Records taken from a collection
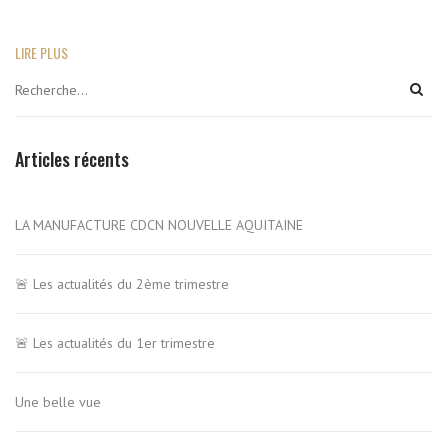
LIRE PLUS
Articles récents
LA MANUFACTURE CDCN NOUVELLE AQUITAINE
🚨 Les actualités du 2ème trimestre
🚨 Les actualités du 1er trimestre
Une belle vue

(WORK REQUIRED): Turn the text lines of the material into a numbered list, leaving out any blank lines. Leave the picture out of your answer.

(EXERCISE OUTPUT):
1. LIRE PLUS
2. Articles récents
3. LA MANUFACTURE CDCN NOUVELLE AQUITAINE
4. 🚨 Les actualités du 2ème trimestre
5. 🚨 Les actualités du 1er trimestre
6. Une belle vue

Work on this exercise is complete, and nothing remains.